We need to do our best to go to visit people to save them and to go to the homes of the saved ones to meet with them. Our meeting with them should not be in a legal, dead way but in a living and flexible way, which is the organic way. When we go to a home meeting, we must be full of life, singing, praising, and praying. Perhaps you will be singing a hymn while you are knocking on the new ones’ door. When they open the door, they can join your singing. Then the home meeting will start in a living way. We do not need to be set on what we would share in the home meeting. We need to be flexible and allow them to ask questions. The new one that we have recently baptized may say: “It is so strange. It seems to me that since I was baptized, someone or something is within me telling me to do this and not to do that. What is this?” Then we can tell him: “That is the Lord Jesus within you. Before you were baptized, you did not have this experience, but now you do.” We can take this opportunity to fellowship with him for about fifteen minutes, teaching him that as a saved person, the Lord Jesus is living within him and is telling him what to do and what not to do. We can fellowship with him, cherishing him and encouraging him to go on. After six months of meeting with this new one on a regular basis, he can be established.

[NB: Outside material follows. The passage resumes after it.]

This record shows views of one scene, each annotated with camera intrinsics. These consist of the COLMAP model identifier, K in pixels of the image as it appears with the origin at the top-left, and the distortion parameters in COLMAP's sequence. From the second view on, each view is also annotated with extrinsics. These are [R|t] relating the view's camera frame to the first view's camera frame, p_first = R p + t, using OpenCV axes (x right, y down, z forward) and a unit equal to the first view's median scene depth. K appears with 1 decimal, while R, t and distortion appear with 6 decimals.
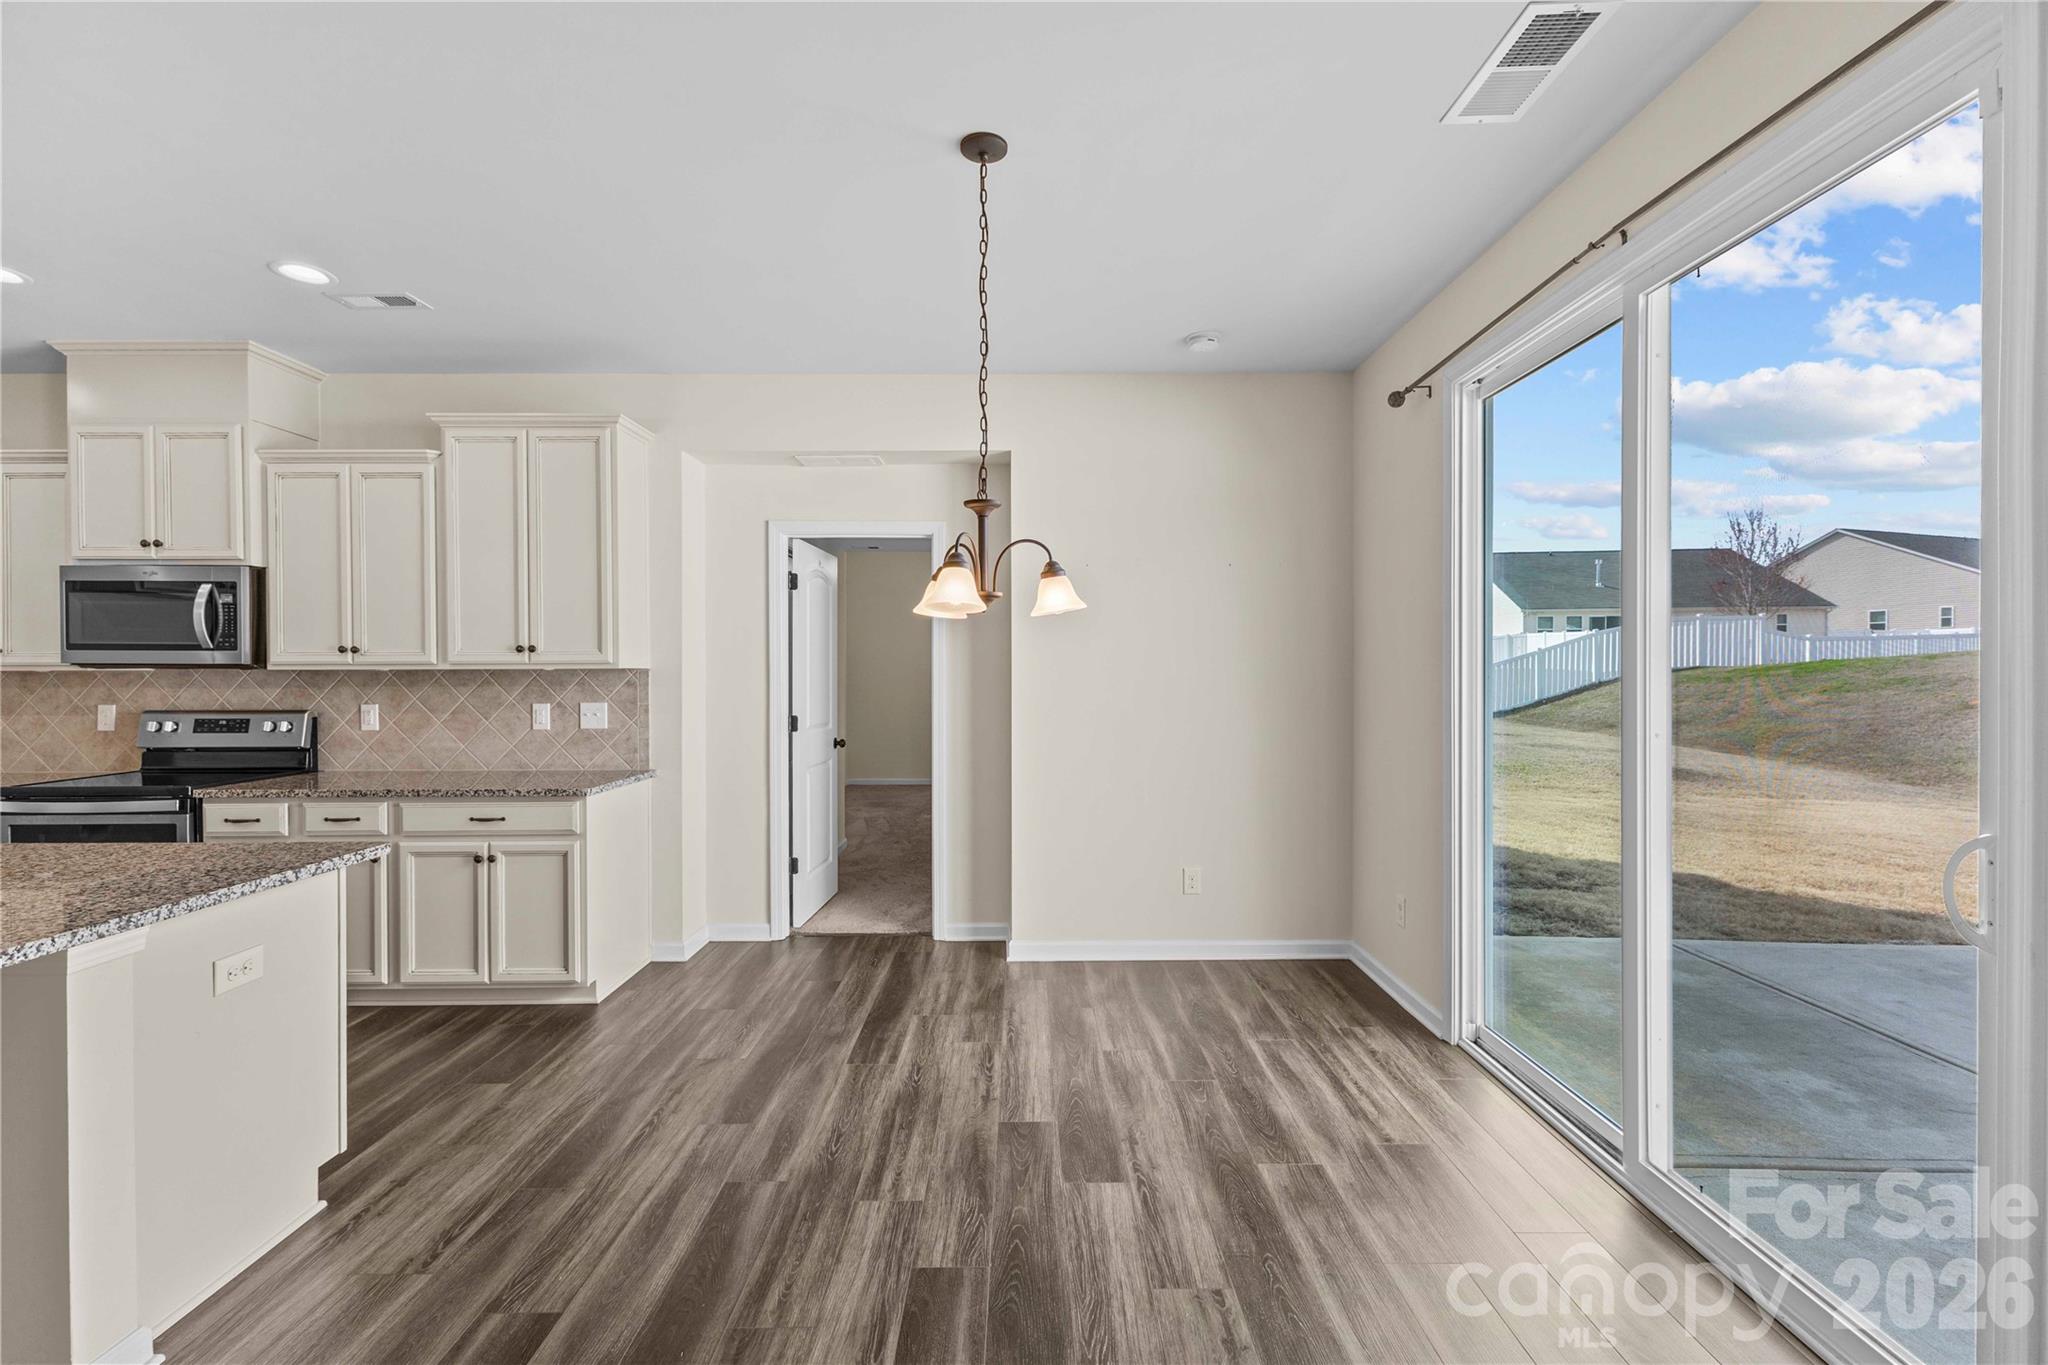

We need to exercise to nourish the new believers for our fruit to remain (John 21:15-17; 15:16b) by having home meetings with them. In these home meetings, we can cherish the newly baptized ones as a nursing mother (1 Thes. 2:7) for the organic building up of the Body of Christ. All the steps of the way to practice the Lord’s present recovery are for this organic building. We may bring people to Christ for their salvation, but they may not have anything to do with the church organically. However, when we preach the gospel organically and nourish the new ones organically, the result will also be organic for the building up of the Body in the organic way. Our practice is not only to help the church to increase but also to build up the organic Body of Christ.